= Instructions for the task =
Tally the lines in the listing below that contain the string "like", and reply with that number alone.

━━━━━ Data for analysis ━━━━━

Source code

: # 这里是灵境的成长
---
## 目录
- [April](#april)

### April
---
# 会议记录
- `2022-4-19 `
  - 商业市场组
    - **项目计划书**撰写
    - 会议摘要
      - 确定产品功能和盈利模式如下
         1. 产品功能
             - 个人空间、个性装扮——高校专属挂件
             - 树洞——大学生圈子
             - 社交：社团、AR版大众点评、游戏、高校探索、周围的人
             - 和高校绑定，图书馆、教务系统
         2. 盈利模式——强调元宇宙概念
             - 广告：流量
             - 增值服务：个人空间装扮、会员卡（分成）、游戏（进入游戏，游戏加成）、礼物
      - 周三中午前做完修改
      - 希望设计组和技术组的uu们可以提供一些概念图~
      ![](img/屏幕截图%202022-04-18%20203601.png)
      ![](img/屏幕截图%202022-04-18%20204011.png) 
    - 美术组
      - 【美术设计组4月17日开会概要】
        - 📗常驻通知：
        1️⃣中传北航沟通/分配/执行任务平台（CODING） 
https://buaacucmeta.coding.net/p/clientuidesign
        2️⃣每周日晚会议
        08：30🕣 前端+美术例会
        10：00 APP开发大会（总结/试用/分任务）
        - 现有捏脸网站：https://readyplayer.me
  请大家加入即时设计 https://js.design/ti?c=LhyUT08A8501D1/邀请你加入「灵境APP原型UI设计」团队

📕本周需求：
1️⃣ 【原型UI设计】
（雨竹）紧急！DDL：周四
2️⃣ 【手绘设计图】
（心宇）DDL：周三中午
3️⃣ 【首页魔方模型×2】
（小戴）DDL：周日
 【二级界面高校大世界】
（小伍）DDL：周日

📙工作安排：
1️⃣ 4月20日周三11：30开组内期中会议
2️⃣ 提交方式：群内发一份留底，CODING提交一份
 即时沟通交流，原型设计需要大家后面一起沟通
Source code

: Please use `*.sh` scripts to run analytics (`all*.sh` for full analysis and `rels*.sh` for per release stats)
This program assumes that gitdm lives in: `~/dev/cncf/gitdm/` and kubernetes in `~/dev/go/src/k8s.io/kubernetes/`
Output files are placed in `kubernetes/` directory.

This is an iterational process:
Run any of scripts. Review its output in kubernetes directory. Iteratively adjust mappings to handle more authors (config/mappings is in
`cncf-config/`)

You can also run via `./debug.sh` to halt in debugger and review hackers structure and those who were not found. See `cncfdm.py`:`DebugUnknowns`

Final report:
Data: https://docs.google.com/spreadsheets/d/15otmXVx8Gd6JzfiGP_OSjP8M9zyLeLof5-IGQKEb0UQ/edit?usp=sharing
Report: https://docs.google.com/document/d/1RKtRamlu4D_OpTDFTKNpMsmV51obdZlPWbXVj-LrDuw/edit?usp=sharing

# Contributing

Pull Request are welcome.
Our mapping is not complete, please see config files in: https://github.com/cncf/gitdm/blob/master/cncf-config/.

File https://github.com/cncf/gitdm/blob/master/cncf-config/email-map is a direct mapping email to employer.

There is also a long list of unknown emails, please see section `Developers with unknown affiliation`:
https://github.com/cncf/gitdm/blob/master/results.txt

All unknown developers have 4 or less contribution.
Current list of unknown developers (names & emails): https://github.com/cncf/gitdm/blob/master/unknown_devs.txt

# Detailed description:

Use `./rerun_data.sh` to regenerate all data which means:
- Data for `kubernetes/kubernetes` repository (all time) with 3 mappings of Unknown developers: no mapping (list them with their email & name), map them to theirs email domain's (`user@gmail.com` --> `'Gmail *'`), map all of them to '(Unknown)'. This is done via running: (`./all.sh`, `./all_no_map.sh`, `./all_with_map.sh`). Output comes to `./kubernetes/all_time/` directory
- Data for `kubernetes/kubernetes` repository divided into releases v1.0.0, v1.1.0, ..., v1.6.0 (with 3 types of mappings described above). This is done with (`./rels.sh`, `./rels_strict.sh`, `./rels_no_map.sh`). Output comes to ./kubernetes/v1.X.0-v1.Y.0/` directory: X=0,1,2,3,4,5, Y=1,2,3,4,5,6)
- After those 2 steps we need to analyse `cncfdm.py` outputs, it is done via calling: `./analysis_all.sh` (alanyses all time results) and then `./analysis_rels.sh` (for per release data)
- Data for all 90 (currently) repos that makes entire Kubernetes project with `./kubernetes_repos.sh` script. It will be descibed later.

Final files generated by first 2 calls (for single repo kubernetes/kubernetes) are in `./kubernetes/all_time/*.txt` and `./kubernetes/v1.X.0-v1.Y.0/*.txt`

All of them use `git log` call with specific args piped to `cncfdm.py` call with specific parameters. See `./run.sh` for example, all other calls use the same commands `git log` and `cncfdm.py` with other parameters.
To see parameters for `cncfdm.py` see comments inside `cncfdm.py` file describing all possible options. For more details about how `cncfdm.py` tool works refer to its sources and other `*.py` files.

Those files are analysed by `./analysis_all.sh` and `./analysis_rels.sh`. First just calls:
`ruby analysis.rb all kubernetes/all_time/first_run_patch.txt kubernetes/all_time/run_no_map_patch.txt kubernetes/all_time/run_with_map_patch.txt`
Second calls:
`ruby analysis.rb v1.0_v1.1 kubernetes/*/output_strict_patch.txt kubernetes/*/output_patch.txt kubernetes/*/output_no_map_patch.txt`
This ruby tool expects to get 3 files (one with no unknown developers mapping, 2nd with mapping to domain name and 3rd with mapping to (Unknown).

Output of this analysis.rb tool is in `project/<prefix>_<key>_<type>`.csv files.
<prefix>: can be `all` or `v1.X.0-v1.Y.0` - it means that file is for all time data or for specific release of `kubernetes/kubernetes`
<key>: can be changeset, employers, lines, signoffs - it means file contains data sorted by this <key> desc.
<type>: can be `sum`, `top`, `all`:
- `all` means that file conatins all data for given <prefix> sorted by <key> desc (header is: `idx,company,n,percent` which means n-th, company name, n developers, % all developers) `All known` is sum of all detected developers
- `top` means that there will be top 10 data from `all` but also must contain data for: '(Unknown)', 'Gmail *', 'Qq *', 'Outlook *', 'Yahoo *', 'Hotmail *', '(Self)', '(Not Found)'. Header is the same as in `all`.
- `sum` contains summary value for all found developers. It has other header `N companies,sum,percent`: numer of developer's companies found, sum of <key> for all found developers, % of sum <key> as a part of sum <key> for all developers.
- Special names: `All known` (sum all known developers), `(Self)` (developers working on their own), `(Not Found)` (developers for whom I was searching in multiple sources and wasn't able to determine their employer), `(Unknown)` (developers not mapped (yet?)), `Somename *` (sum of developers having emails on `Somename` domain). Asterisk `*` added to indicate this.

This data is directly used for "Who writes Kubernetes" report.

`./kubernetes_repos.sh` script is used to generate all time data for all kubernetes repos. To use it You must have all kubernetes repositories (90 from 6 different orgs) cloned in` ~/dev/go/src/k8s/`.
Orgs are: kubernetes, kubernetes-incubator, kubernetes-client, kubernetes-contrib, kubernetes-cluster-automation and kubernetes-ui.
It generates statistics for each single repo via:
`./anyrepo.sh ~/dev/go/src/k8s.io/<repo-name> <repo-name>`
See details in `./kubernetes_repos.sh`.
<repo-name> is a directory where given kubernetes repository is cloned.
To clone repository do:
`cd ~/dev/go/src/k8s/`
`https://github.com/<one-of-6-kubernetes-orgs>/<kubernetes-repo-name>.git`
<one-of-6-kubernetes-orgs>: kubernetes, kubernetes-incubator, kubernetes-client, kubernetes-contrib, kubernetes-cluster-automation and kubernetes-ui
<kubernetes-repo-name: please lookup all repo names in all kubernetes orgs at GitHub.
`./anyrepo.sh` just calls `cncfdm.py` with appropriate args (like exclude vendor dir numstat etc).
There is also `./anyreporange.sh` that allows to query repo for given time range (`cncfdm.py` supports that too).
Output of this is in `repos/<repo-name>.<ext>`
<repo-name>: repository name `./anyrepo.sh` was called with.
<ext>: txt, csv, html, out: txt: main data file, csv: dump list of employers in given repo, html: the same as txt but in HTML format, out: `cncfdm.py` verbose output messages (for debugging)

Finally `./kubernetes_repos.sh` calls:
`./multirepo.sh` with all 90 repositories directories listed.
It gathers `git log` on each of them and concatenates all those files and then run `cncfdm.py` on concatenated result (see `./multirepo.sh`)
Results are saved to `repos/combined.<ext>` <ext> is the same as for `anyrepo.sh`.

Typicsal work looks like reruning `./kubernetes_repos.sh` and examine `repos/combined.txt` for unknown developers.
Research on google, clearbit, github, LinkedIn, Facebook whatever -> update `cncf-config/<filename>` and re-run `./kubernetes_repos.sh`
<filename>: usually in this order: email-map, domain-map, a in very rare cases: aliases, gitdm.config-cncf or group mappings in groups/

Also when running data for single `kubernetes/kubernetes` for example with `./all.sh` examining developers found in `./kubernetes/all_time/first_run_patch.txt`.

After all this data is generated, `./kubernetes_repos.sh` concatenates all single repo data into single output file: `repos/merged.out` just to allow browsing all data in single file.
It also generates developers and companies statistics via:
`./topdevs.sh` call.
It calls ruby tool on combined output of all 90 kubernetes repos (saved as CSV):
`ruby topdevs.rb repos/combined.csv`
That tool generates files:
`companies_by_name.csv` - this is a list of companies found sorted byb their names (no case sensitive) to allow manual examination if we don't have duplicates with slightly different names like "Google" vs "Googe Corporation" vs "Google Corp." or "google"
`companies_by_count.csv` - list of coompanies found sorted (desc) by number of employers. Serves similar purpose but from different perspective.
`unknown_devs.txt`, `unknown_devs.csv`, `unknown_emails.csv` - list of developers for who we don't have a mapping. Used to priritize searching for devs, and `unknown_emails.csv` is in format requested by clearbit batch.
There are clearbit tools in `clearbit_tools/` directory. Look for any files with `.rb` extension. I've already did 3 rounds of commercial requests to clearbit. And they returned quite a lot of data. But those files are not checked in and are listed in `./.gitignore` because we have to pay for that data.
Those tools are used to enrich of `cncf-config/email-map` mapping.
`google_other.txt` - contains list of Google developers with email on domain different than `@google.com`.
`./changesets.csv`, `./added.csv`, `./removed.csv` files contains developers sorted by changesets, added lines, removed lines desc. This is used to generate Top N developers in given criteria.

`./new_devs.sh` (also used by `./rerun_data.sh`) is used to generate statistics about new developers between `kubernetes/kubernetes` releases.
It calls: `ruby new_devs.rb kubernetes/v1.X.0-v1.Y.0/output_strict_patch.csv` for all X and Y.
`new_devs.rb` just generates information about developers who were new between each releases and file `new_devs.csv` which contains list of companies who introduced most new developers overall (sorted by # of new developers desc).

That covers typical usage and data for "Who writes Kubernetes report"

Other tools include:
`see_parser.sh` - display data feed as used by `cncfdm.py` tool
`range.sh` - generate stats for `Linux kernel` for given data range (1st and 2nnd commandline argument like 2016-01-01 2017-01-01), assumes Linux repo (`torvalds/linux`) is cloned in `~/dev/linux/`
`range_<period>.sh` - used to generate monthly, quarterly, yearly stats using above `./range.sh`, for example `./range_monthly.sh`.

━━━━━

= Result for this exercise =
4